Lars Kepler est le pseudonyme d'un couple d'auteurs: Alexander et Alexandra Ahndoril.

Vidéo YouTube: une entrevue des auteurs, en anglais, où il est notamment question de L'hypnotiseur. L'adaptation cinématographique est sur les rails; le tournage sera dirigé par Lasse Hallström et devrait se faire durant l'hiver. Le film pourrait sortir sur les écrans suédois à l'automne 2012.

Anecdote: selon les Ahndoril le prénom de "Lars Kepler" se veut un hommage à Stieg Larsson.

lundi 1 août 2011

La rentrée approche

Déjà la rentrée qui pointe le bout de son nez... (désolé, les écoliers!)

Pour se consoler, quelques bonnes nouvelles.

Printemps, de Mons Kallentoft, devrait sortir en septembre. En France, du moins, car au Canada nous attendons toujours Automne...
En format poche Hiver va paraître chez Points en octobre.

Une Suédoise, Ann Rosman, va être publiée en septembre chez Balland avec La fille du gardien de phare. Je ne sais rien de ce roman, mais Camilla Läckberg lui a fait un peu de pub sur son blog l'an dernier.

Autre premier roman, autre découverte made in Sweden, Olle Lönnaeus s'en vient chez Liana Levi avec Ce qu'il faut expier. Pour une fois j'ai de l'avance, le billet est déjà fait!

Helene Tursten sera également au menu avec un nouveau roman chez Lafon: Le silence des corps. Le livre est prévu pour novembre.

Je n'ai pas de date précise mais Arnaldur Indridason va nous faire une petite surprise avec Betty, toujours chez Métailié. Sauf erreur de ma part il s'agit d'un Arnaldur "d'avant Erlendur", donc sans lien avec sa célèbre et excellente série policière.

Super bonne nouvelle pour les aficionados d'Åke Edwardson et son commissaire Winter. La série s'est terminée (temporairement?) avec Le dernier hiver, mais le cinquième épisode des aventures d'Erik Winter n'avait pas encore été traduit! Ce sera bientôt chose faite avec Le ciel se trouve sur Terre, chez Lattès.

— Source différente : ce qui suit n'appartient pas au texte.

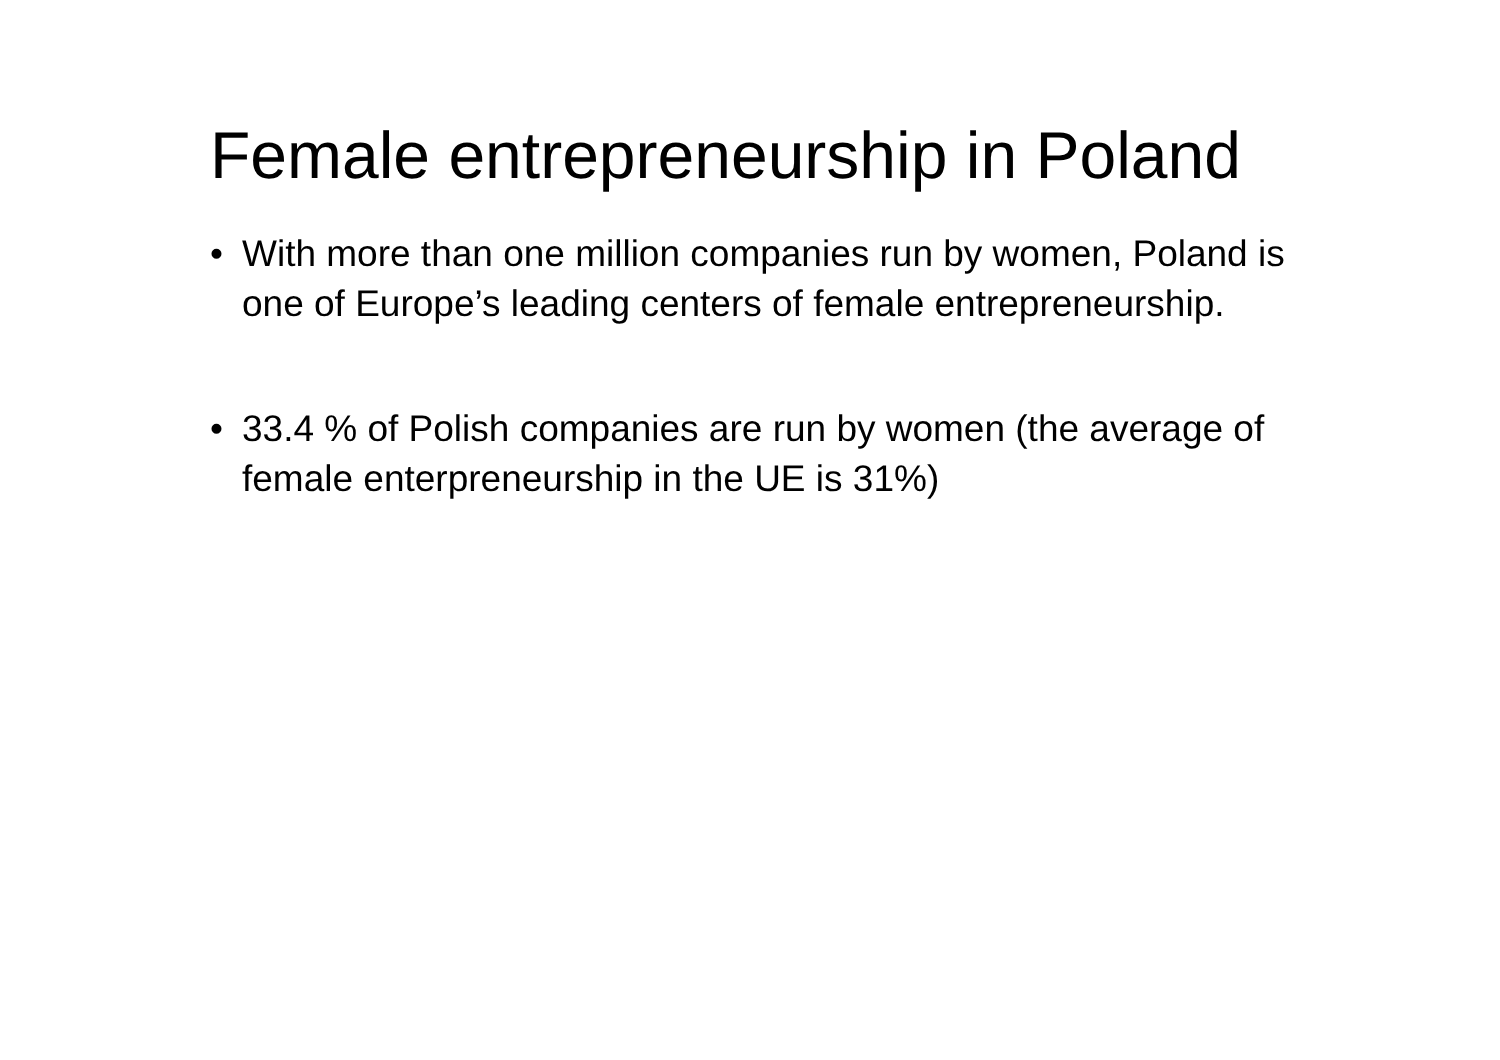Female entrepreneurship in Poland
• With more than one million companies run by women, Poland is one of Europe’s leading centers of female entrepreneurship.
• 33.4 % of Polish companies are run by women (the average of female enterpreneurship in the UE is 31%)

Lars Kepler revient aussi avec un deuxième roman mettant en scène Joona Linna: Le pacte, dans la collection Actes Noirs. Pas de doute, il sera très attendu.

Le duo Roslund & Hellström nous proposera début octobre L'honneur d'Edward Finnigan, aux Presses de la Cité, tandis que Box 21 sortira en poche chez Pocket.

En poche encore, paraîtront cet automne le sombre bijou Bonne nuit, mon amour d'Inger Frimansson (Livre de Poche), et La princesse du Burundi de Kjell Eriksson (Babel).

mercredi 6 juillet 2011

L'ombre dans l'eau - Justine, c'est ma copine


L'ombre dans l'eau (titre original: Skuggan i vattnet), Inger Frimansson, First, 2011, 410 pages. Traduit du suédois par Carine Bruy.

Six années se sont écoulées depuis les événements de Bonne nuit mon amour.

Le lecteur retrouve la remarquable Justine Dalvik, sa grande maison au bord du lac, le gros oiseau noir qui partage son quotidien.

L'amant, Hans Peter, est encore là lui aussi. Six ans ont passé et il s'est intégré dans la vie de Justine, s'est installé dans la demeure au grand dam de l'oiseau qui se voit désormais consigné dans une volière, dans le jardin.

Justine est enfin heureuse... ou presque. Ces six ans n'ont pas suffi à effacer totalement les craintes, les angoisses qui la poussent à prendre sa barque en pleine nuit pour aller contempler les eaux noires du Mälaren. Une ombre hante Justine Dalvik, une ombre qui parvient même à effrayer le grand oiseau noir.

* * *

Même si Justine se taille encore la part du lion dans ce récit, d'autres personnages s'imposent et prennent une place très importante. L'ambiance de L'ombre dans l'eau est par conséquent moins "claustro" que celle du précédent roman: des intrigues parallèles s'ajoutent à celle qui concerne directement Justine. Il y a par exemple Jill, l'ancienne copine de classe, et Tor, rongé par la disparition mystérieuse de sa femme Berit. Il y a aussi Ariadne, femme de ménage soumise à son flic de mari, Tommy. Certains êtres se rapprochent, d'autres se déchirent... et Justine au beau milieu, déterminée à sauver son petit univers.

Avec ces deux romans Inger Frimansson s'est imposée comme un "maître" du roman noir suédois. Je leur fais une belle place dans mon petit "Panthéon" personnel (ou devrais-je plutôt dire "mon petit Valhalla"?)

D'autres titres d'Inger Frimansson sont disponibles en suédois -mais sans Justine- alors je croise les doigts pour que les traductions continuent.